## Work required:
Print every line of text in the items below verbatim, omitting the pictures.

## Records to use:
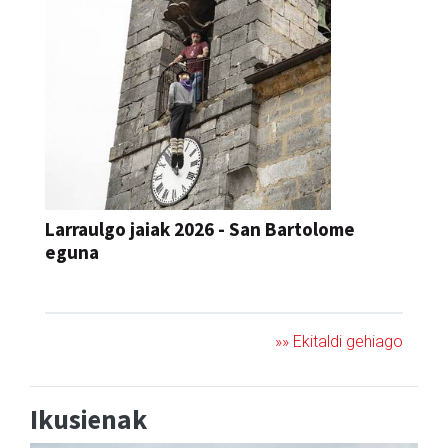
Larraulgo jaiak 2026 - San Bartolome
eguna
JAIA
»» Ekitaldi gehiago
Ikusienak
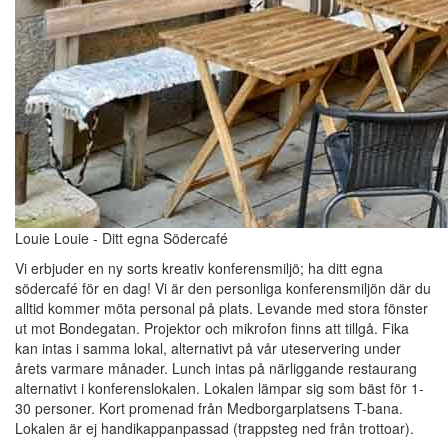
Louie Louie - Ditt egna Södercafé
Vi erbjuder en ny sorts kreativ konferensmiljö; ha ditt egna
södercafé för en dag! Vi är den personliga konferensmiljön där du
alltid kommer möta personal på plats. Levande med stora fönster
ut mot Bondegatan. Projektor och mikrofon finns att tillgå. Fika
kan intas i samma lokal, alternativt på vår uteservering under
årets varmare månader. Lunch intas på närliggande restaurang
alternativt i konferenslokalen. Lokalen lämpar sig som bäst för 1-
30 personer. Kort promenad från Medborgarplatsens T-bana.
Lokalen är ej handikappanpassad (trappsteg ned från trottoar).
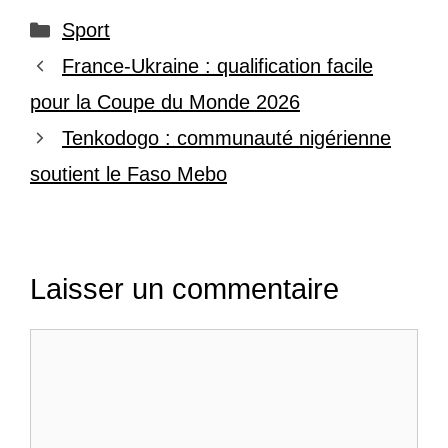
Catégories
Sport
France-Ukraine : qualification facile
pour la Coupe du Monde 2026
Tenkodogo : communauté nigérienne
soutient le Faso Mebo
Laisser un commentaire
Commentaire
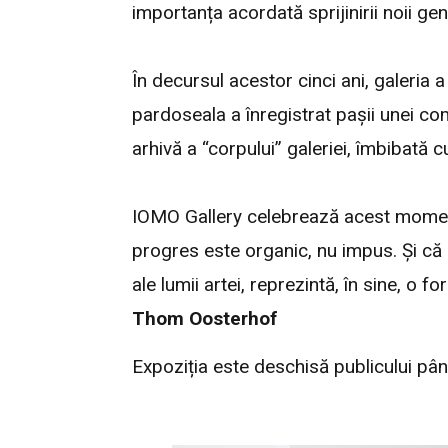
importanța acordată sprijinirii noii gen
În decursul acestor cinci ani, galeria a
pardoseala a înregistrat pașii unei comu
arhivă a “corpului” galeriei, îmbibată cu
IOMO Gallery celebrează acest moment 
progres este organic, nu impus. Și că 
ale lumii artei, reprezintă, în sine, o 
Thom Oosterhof
Expoziția este deschisă publicului pân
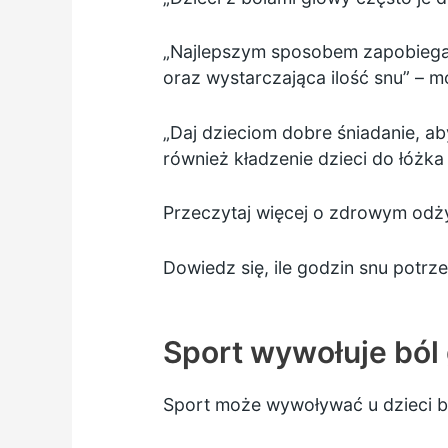
„Najlepszym sposobem zapobiegan
oraz wystarczająca ilość snu” – 
„Daj dzieciom dobre śniadanie, ab
również kładzenie dzieci do łóżka
Przeczytaj więcej o
zdrowym odży
Dowiedz się, ile godzin snu potrz
Sport wywołuje ból 
Sport może wywoływać u dzieci 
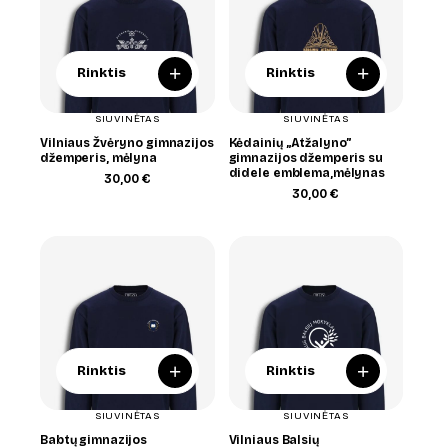
+
+
Rinktis
Rinktis
SIUVINĖTAS
SIUVINĖTAS
Vilniaus Žvėryno gimnazijos
Kėdainių „Atžalyno”
džemperis, mėlyna
gimnazijos džemperis su
didele emblema,mėlynas
30,00
€
30,00
€
+
+
Rinktis
Rinktis
SIUVINĖTAS
SIUVINĖTAS
Babtų gimnazijos
Vilniaus Balsių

## Result:
Larraulgo jaiak 2026 - San Bartolome
eguna
JAIA
»» Ekitaldi gehiago
Ikusienak
Louie Louie - Ditt egna Södercafé
Vi erbjuder en ny sorts kreativ konferensmiljö; ha ditt egna
södercafé för en dag! Vi är den personliga konferensmiljön där du
alltid kommer möta personal på plats. Levande med stora fönster
ut mot Bondegatan. Projektor och mikrofon finns att tillgå. Fika
kan intas i samma lokal, alternativt på vår uteservering under
årets varmare månader. Lunch intas på närliggande restaurang
alternativt i konferenslokalen. Lokalen lämpar sig som bäst för 1-
30 personer. Kort promenad från Medborgarplatsens T-bana.
Lokalen är ej handikappanpassad (trappsteg ned från trottoar).
Catégories
Sport
France-Ukraine : qualification facile
pour la Coupe du Monde 2026
Tenkodogo : communauté nigérienne
soutient le Faso Mebo
Laisser un commentaire
Commentaire
importanța acordată sprijinirii noii gen
În decursul acestor cinci ani, galeria a
pardoseala a înregistrat pașii unei comu
arhivă a “corpului” galeriei, îmbibată cu
IOMO Gallery celebrează acest moment 
progres este organic, nu impus. Și că 
ale lumii artei, reprezintă, în sine, o 
Thom Oosterhof
Expoziția este deschisă publicului pân
„Najlepszym sposobem zapobiegan
oraz wystarczająca ilość snu” – 
„Daj dzieciom dobre śniadanie, ab
również kładzenie dzieci do łóżka
Przeczytaj więcej o
zdrowym odży
Dowiedz się, ile godzin snu potrz
Sport wywołuje ból 
Sport może wywoływać u dzieci 
+
+
Rinktis
Rinktis
SIUVINĖTAS
SIUVINĖTAS
Vilniaus Žvėryno gimnazijos
Kėdainių „Atžalyno”
džemperis, mėlyna
gimnazijos džemperis su
didele emblema,mėlynas
30,00
€
30,00
€
+
+
Rinktis
Rinktis
SIUVINĖTAS
SIUVINĖTAS
Babtų gimnazijos
Vilniaus Balsių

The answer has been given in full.